Richter definieren Informationsinteresse neu

Die Möglichkeiten zur Entbindung der ärztlichen Schweigepflicht stand beim Bundesverfassungsgericht in Karlsruhe auf dem Prüfstand. Mit dem höchst richterlichen Urteil wurden jetzt die Rechte der Versicherten gestärkt. Eine Assekuranz darf Kunden nicht grundsätzlich zur Freigabe ihrer medizinischen Daten zwingen. Das Urteil (Az. 1 BvR 2027/02) der Karlsruher Richter gibt in einem speziellen Fall einer Klägerin Recht, die einen Lebensversicherungsvertrag mit Berufsunfähigkeits-Zusatzversicherung abgeschlossen hatte. Sie ging vor den Kadi, als der Versicherer von ihr direkte Auskünfte der Ärzte verlangte, die bei ihr die Berufsunfähigkeit festgestellt hatte. In zwei Instanzen verlor die Frau aus Hannover.

Erst ihre Verfassungsbeschwerde in Karlsruhe hatte Erfolg. Die 1. Kammer des Ersten Senats des Bundesverfassungsgerichts hob die vorangegangenen Urteile des Landgerichts und des Oberlandesgerichts auf, da sie "die Beschwerdeführerin in ihrem allgemeinen Persönlichkeitsrecht in seiner Ausprägung als Recht der informationellen Selbstbestimmung verletzen". In der Praxis bedeute das jedoch nicht, dass alle Versicherten einen Freibrief dafür hätten, generell die Schweigepflichtentbindung zu verweigern, teilt dazu der Gesamtverband der Deutschen Versicherungswirtschaft (GDV) mit. Denn gleichzeitig habe das Gericht mit dem Urteil auch das Recht der Versicherer bestätigt, für die Prüfung von Leistungsanträgen eine umfassende Mitwirkung des Versicherten einschließlich der Offenlegung aller sachdienlichen Informationen zu verlangen.

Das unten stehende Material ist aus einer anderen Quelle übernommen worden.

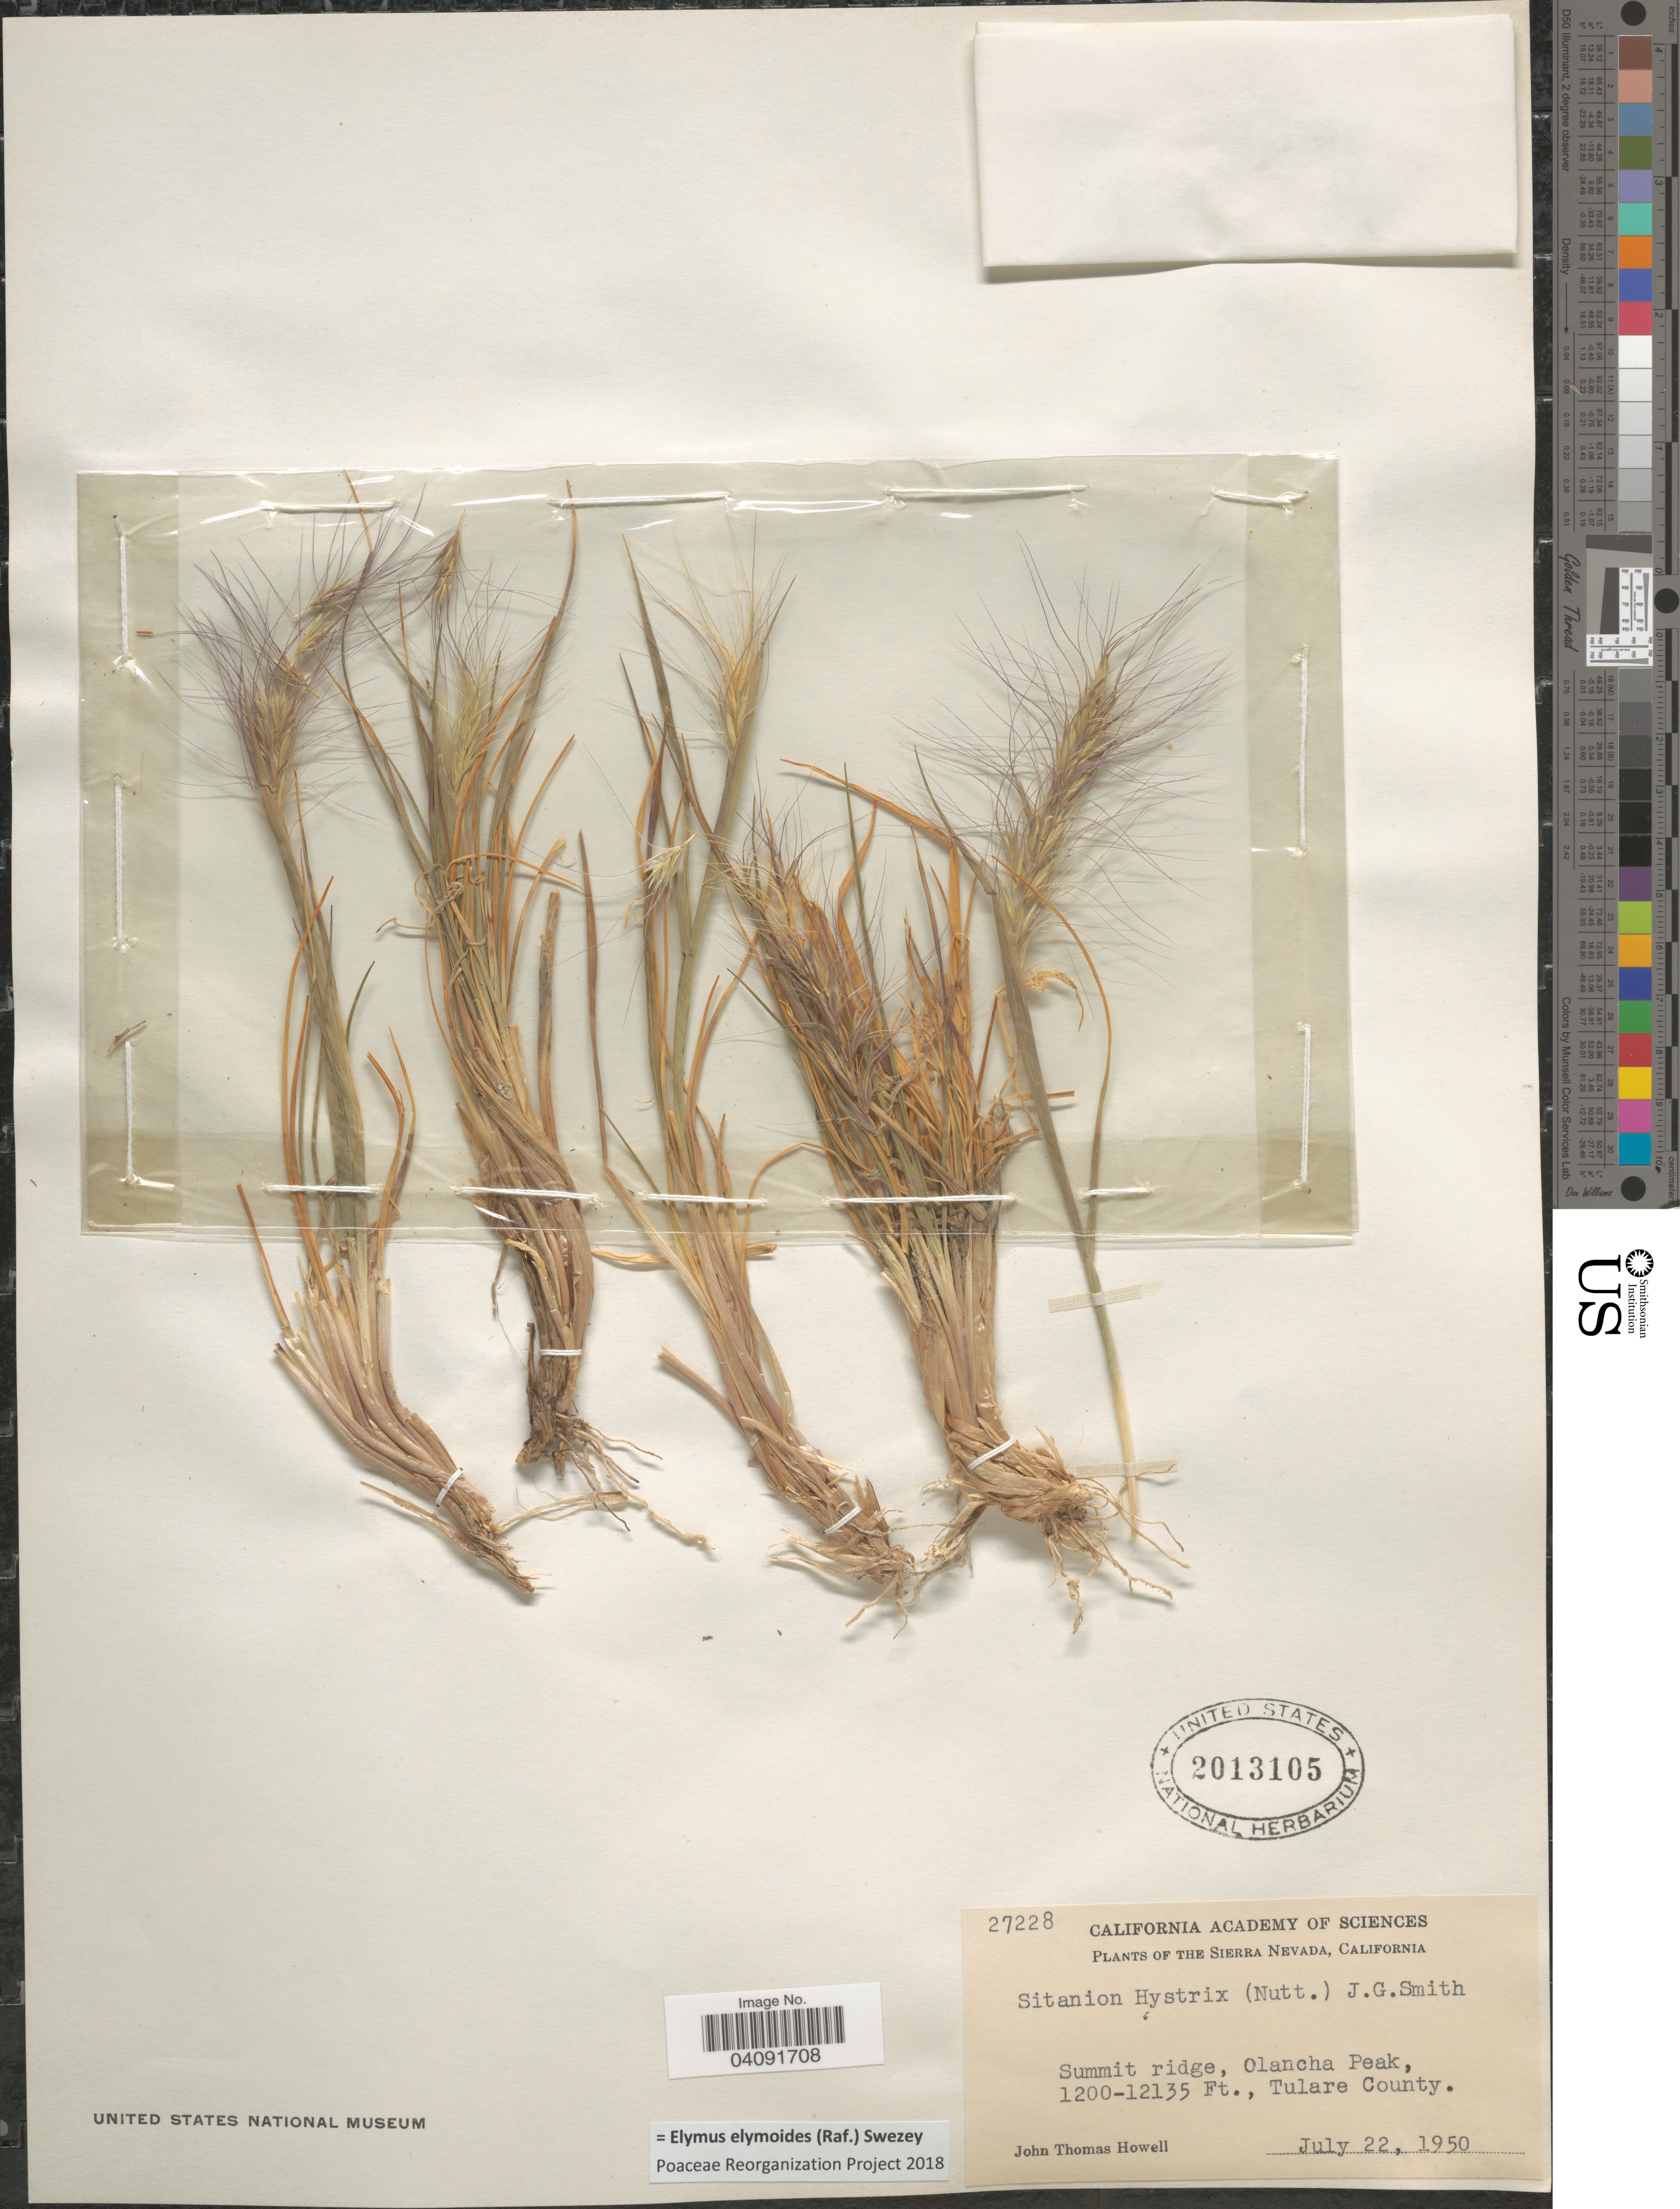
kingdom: Plantae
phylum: Tracheophyta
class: Liliopsida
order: Poales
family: Poaceae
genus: Elymus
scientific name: Elymus elymoides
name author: (Raf.) Swezey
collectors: J. T. Howell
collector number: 27228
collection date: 1950-07-22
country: United States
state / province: California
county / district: Tulare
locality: The Sierra Nevada. Summit ridge, Olancha Peak, Tulare County.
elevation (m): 366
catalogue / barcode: US 2013105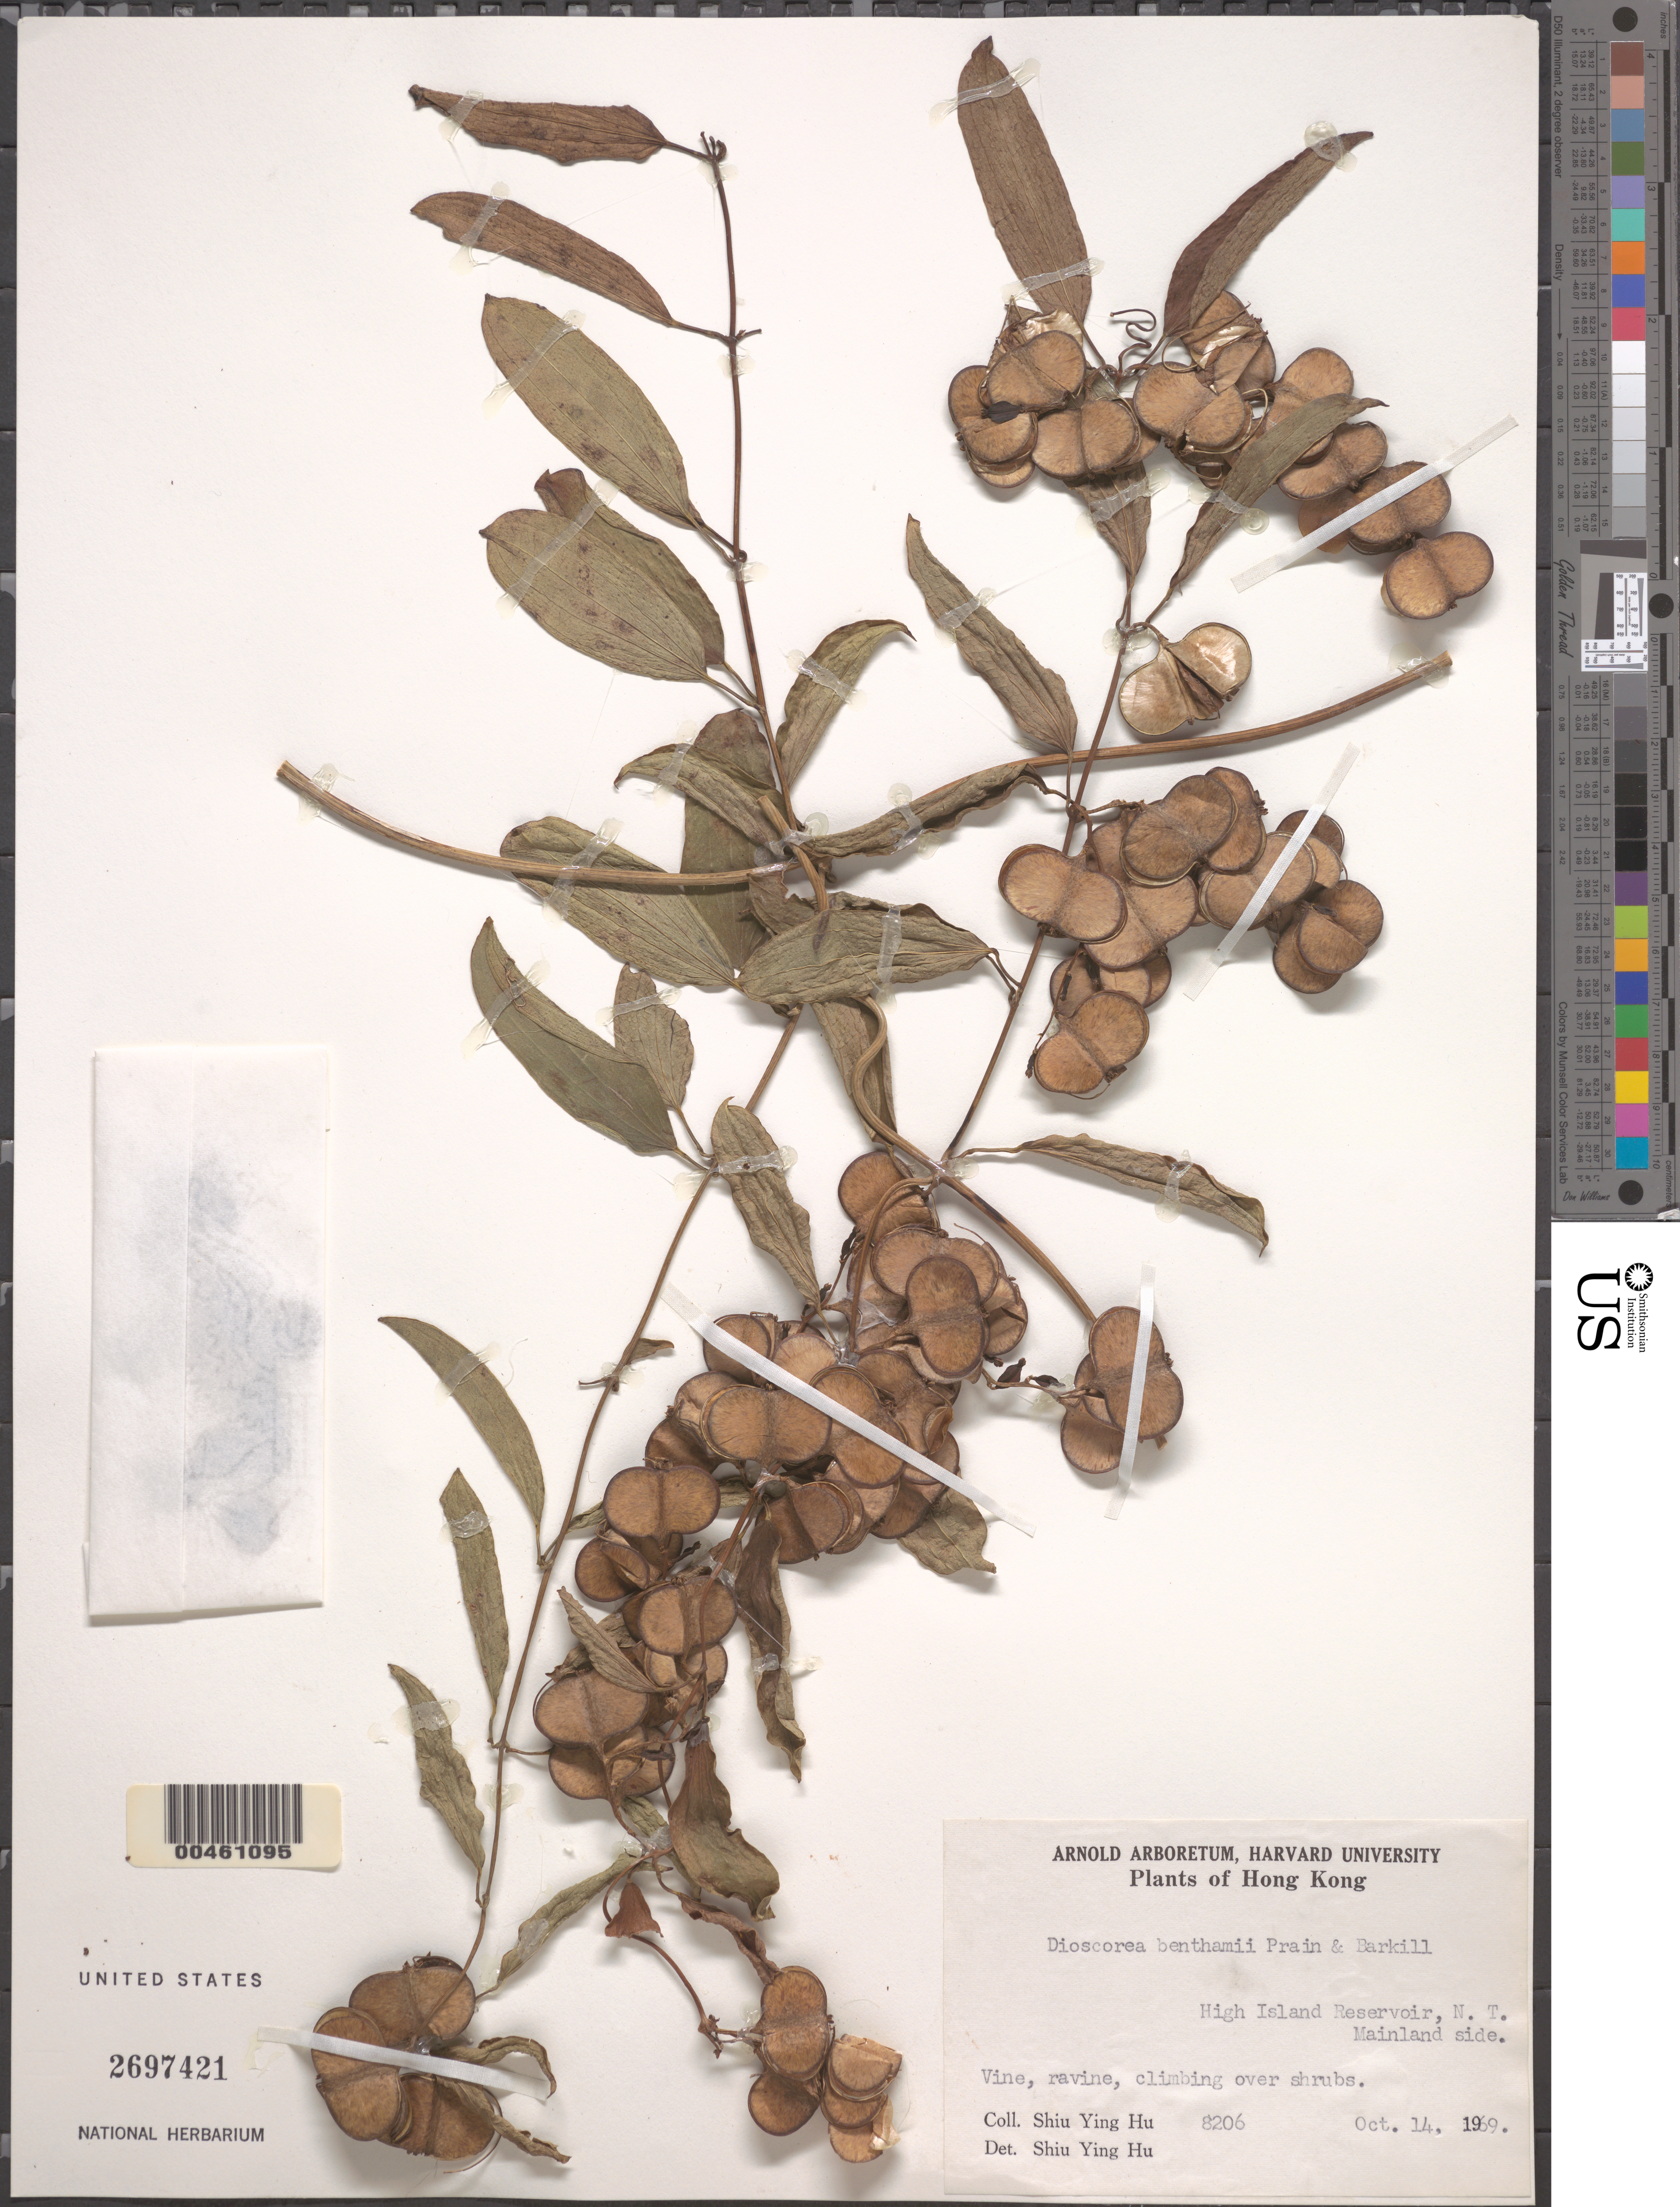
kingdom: Plantae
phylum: Tracheophyta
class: Liliopsida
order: Dioscoreales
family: Dioscoreaceae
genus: Dioscorea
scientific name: Dioscorea benthamii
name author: Prain & Burkill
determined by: Hu, S. Y.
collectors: S. Y. Hu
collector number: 8206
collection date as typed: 14 Oct 1969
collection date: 1969-10-14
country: China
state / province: Hong Kong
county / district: New Territories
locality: High Island Reservoir, N. T. Mailand side.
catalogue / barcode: US 2697421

Der Branchen-Verband unterstreicht, dass die derzeit verwendete umfassende Schweigepflichtentbindungserklärung auch weiterhin grundsätzlich zulässig sei. Nach dem Urteil aus Karlsruhe müsse nun allerdings dem einzelnen Versicherten zur "Wahrung seiner informationellen Selbstbestimmung" eine Alternative angeboten werden. Denkbar wären hier beispielsweise Einzelermächtigungen, so dass einzelne Ärzte von ihrer Schweigepflicht entbunden werden könnten.

Die Verfassungsrichter hatten bei der Klärung des Falles zur Berufsunfähigkeit der Frau aus Hannover befunden, dass zwischen der Versicherten und dem Versicherungsunternehmen bei Vertragsabschluss "ein derart erhebliches Verhandlungsungleichgewicht" bestanden habe, dass die Klägerin ihren informationellen Selbstschutz nicht habe eigenverantwortlich und selbständig sicherstellen können. Die Richter konstatierten, dass die Vertragsbedingungen der Versicherer praktisch nicht verhandelbar seien. So könnten die Versicherungsnehmer zwar hinsichtlich der Berufsunfähigkeits-Zusatzversicherung die Angebote verschiedener Versicherer im Hinblick auf die - teilweise erheblich voneinander abweichenden - Vertragsbedingungen vergleichen, mehr aber auch nicht, denn die Bedingungen zur Schweigepflicht seien überall gleich.

In der Urteilsbegründung heißt es, dass dem Interesse der Klägerin an informationeller Selbstbestimmung ein Offenbarungsinteresse des Versicherers von gleichfalls erheblichem Gewicht gegenüberstehe. Es sei aber auch verständlich, dass es für das Versicherungsunternehmen von hoher Bedeutung sei, den Eintritt des Versicherungsfalls überprüfen zu können. Doch: Diesem Interesse genügt allein die Obliegenheit nicht in jedem Fall, bereits mit dem Leistungsantrag Angaben zum Versicherungsfall zu machen und zu belegen.

Das Bundesverfassungsgericht hat deshalb auch klargestellt, dass beispielsweise die Kosten, die zusätzlich bei Einzelfallermächtigungen entstehen, ebenso wie die Nachteile aus der Verzögerung der Leistungsprüfung vom Versicherungsnehmer getragen werden müssen, wenn er eine allgemeine Schweigepflichtentbindungserklärung ablehnt. Verweigert der Versicherte darüber hinaus eine zur Leistungsprüfung nötige Schweigepflichtentbindung im Einzelfall bzw. die Übermittlung entsprechender Informationen, ist der Versicherer berechtigt, so das Verfassungsgericht, den Leistungsantrag abzulehnen.